Para calentarlo, hazlo suavemente en una cazuela y añade una pequeña cantidad de leche caliente y mantequilla mientras remueves.

Esto ayuda a recuperar parte de la cremosidad perdida durante el enfriamiento.

Evita calentarlo a fuego fuerte porque puede pegarse fácilmente al fondo.

Cómo recalentar puré de patata

La cazuela a fuego bajo ofrece mucho control.

Pon el puré frío en el recipiente, añade unas cucharadas de leche y calienta lentamente.

Remueve con una espátula, sin batir.

También puede utilizarse el microondas en intervalos cortos, mezclando entre cada calentamiento.

Si después de calentarlo continúa demasiado compacto, incorpora algo más de leche caliente.

Se puede congelar el puré

Puede congelarse, aunque la textura puede cambiar ligeramente.

Los purés que contienen suficiente mantequilla y leche suelen soportar mejor la congelación que los preparados únicamente con patata y agua.

Guárdalo una vez frío en recipientes adecuados y descongélalo de forma controlada.

Al recalentarlo, añade un poco de leche o mantequilla y trabaja suavemente la mezcla para recuperar una textura cremosa.

Para obtener la máxima calidad, sigue siendo preferible consumirlo recién preparado.

La receta rápida para recordar

Si quieres olvidarte de fórmulas complicadas, memoriza esta proporción:

1 kg de patatas + 80-100 g de mantequilla + aproximadamente 200 ml de leche caliente + sal.
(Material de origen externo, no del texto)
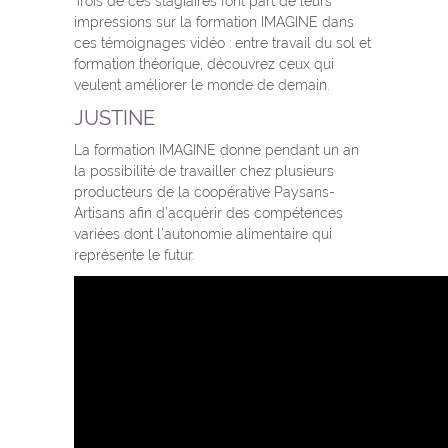
Trois de ces stagiaires font part de leurs
impressions sur la formation IMAGINE dans
ces témoignages vidéo : entre travail du sol et
formation théorique, découvrez ceux qui
veulent améliorer le monde de demain.
JUSTINE
La formation IMAGINE donne pendant un an
la possibilité de travailler chez plusieurs
producteurs de la coopérative Paysans-
Artisans afin d’acquérir des compétences
variées dont l’autonomie alimentaire qui
représente le futur.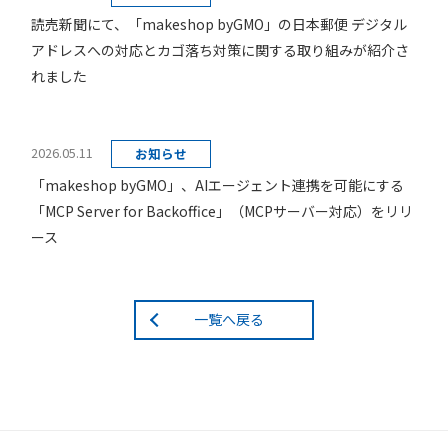
読売新聞にて、「makeshop byGMO」の日本郵便 デジタル
アドレスへの対応とカゴ落ち対策に関する取り組みが紹介さ
れました
2026.05.11
お知らせ
「makeshop byGMO」、AIエージェント連携を可能にする
「MCP Server for Backoffice」（MCPサーバー対応）をリリ
ース
一覧へ戻る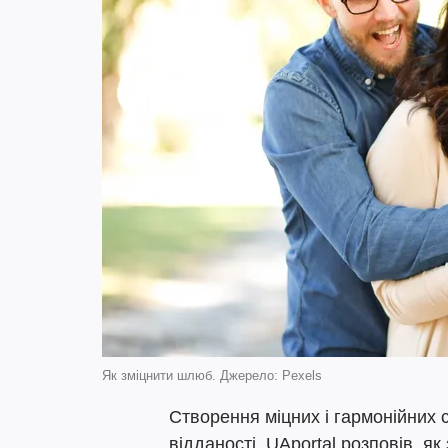
Як зміцнити шлюб. Джерело: Pexels
Створення міцних і гармонійних с
відданості. UAportal розповів, я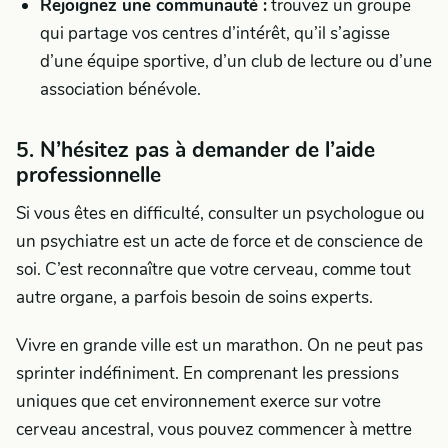
Rejoignez une communauté :
trouvez un groupe
qui partage vos centres d’intérêt, qu’il s’agisse
d’une équipe sportive, d’un club de lecture ou d’une
association bénévole.
5. N’hésitez pas à demander de l’aide
professionnelle
Si vous êtes en difficulté, consulter un psychologue ou
un psychiatre est un acte de force et de conscience de
soi. C’est reconnaître que votre cerveau, comme tout
autre organe, a parfois besoin de soins experts.
Vivre en grande ville est un marathon. On ne peut pas
sprinter indéfiniment. En comprenant les pressions
uniques que cet environnement exerce sur votre
cerveau ancestral, vous pouvez commencer à mettre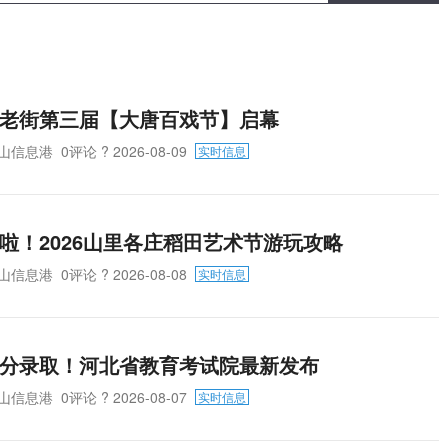
老街第三届【大唐百戏节】启幕
山信息港
0评论
? 2026-08-09
实时信息
啦！2026山里各庄稻田艺术节游玩攻略
山信息港
0评论
? 2026-08-08
实时信息
分录取！河北省教育考试院最新发布
山信息港
0评论
? 2026-08-07
实时信息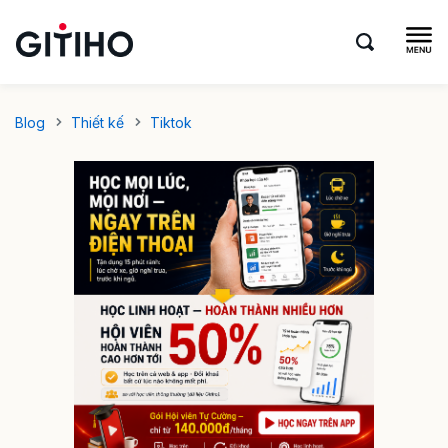
Blog
Thiết kế
Tiktok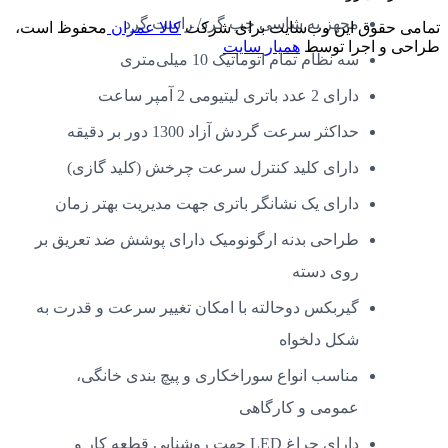
مجهز به شاسی چپ گرد/ راست گرد
تمامی حقوق این وب‌سایت برای شرکت
کالا عمران
محفوظ است،
طراحی و اجرا توسط
همیار سایت
سه نظام تمام اتوماتیک 10 میلی‌متری
دارای 2 عدد باتری لیتیومی 2 آمپر ساعت
حداکثر سرعت گردش آزاد 1300 دور بر دقیقه
دارای کلید کنترل سرعت چرخش (کلید گازی)
دارای یک نشانگر باتری جهت مدیریت بهتر زمان
طراحی بدنه ارگونومیک دارای پوشش ضد تعریق بر
روی دسته
گیربکس دوحالته با امکان تغییر سرعت و قدرت به
شکل دلخواه
مناسب انواع سوراخکاری و پیچ بندی خانگی،
عمومی و کارگاهی
دارای چراغ LED جهت روشنایی قطعه کار و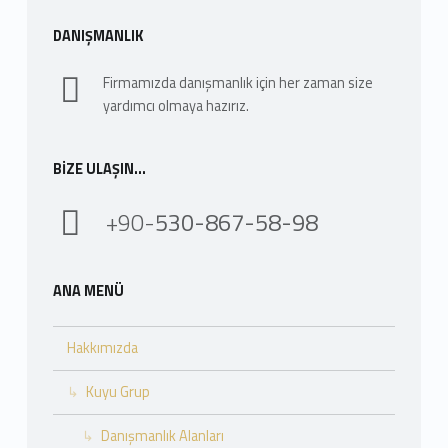
DANIŞMANLIK
Firmamızda danışmanlık için her zaman size
yardımcı olmaya hazırız.
BIZE ULAŞIN…
+90-
530-867-58-98
ANA MENÜ
Hakkımızda
Kuyu Grup
Danışmanlık Alanları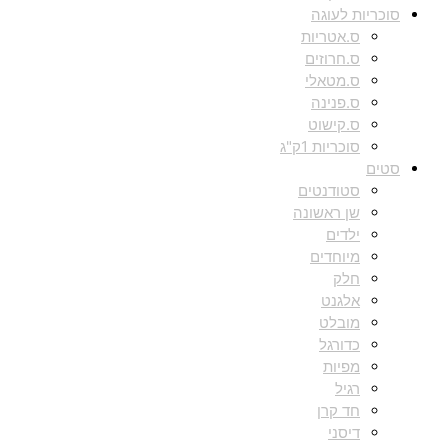
סוכריות לעוגה
ס.אטריות
ס.חרוזים
ס.מטאלי
ס.פנינה
ס.קישוט
סוכריות 1ק"ג
סטים
סטודנטים
שן ראשונה
ילדים
מיוחדים
חלק
אלגנט
מובלט
כדורגל
מפיות
רגיל
חד קרן
דיסני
Cuece las patatas hasta que estén completamente tiernas, escúrrelas y deja que pierdan el exceso de humedad antes de triturarlas.

Machácalas calientes, incorpora primero la mantequilla y añade después la leche poco a poco. No utilices batidora eléctrica y detente en cuanto la textura sea uniforme.
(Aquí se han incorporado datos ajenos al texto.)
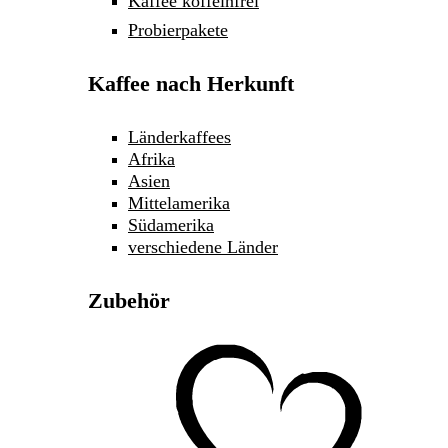
Kaffee koffeinfrei
Probierpakete
Kaffee nach Herkunft
Länderkaffees
Afrika
Asien
Mittelamerika
Südamerika
verschiedene Länder
Zubehör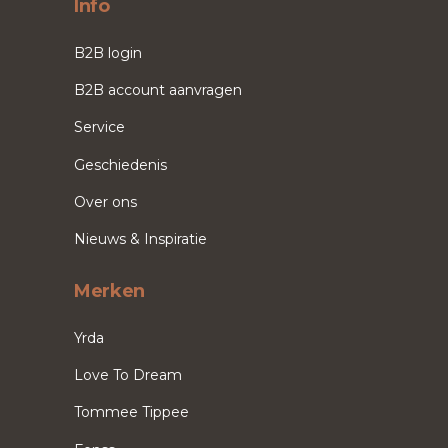
Info
B2B login
B2B account aanvragen
Service
Geschiedenis
Over ons
Nieuws & Inspiratie
Merken
Yrda
Love To Dream
Tommee Tippee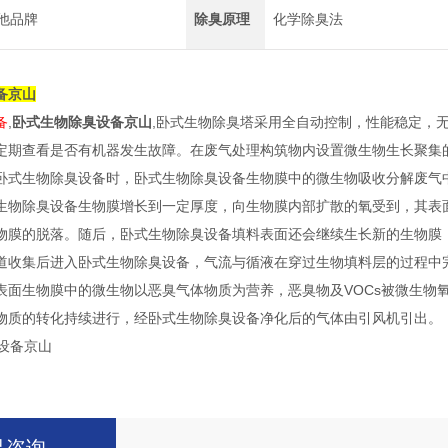
他品牌
除臭原理
化学除臭法
备京山
备
,
卧式生物除臭设备京山
,卧式生物除臭塔采用全自动控制，性能稳定，
定期查看是否有机器发生故障。在废气处理构筑物内设置微生物生长聚集
卧式生物除臭设备时，卧式生物除臭设备生物膜中的微生物吸收分解废气
生物除臭设备生物膜增长到一定厚度，向生物膜内部扩散的氧受到，其表
物膜的脱落。随后，卧式生物除臭设备填料表面还会继续生长新的生物膜
道收集后进入卧式生物除臭设备，气流与循液在穿过生物填料层的过程中
表面生物膜中的微生物以恶臭气体物质为营养，恶臭物及VOCs被微生物
物质的转化持续进行，经卧式生物除臭设备净化后的气体由引风机引出。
El puré de patata casero perfecto no depende de añadir cantidades enormes de mantequilla ni de complicar una receta sencilla. La verdadera diferencia está en respetar la patata: cocinarla hasta su punto, evitar que acumule demasiada agua y trabajarla lo mínimo necesario. Cuando esos tres detalles se hacen bien, unos ingredientes cotidianos producen un puré ligero, cremoso y con auténtico sabor a patata.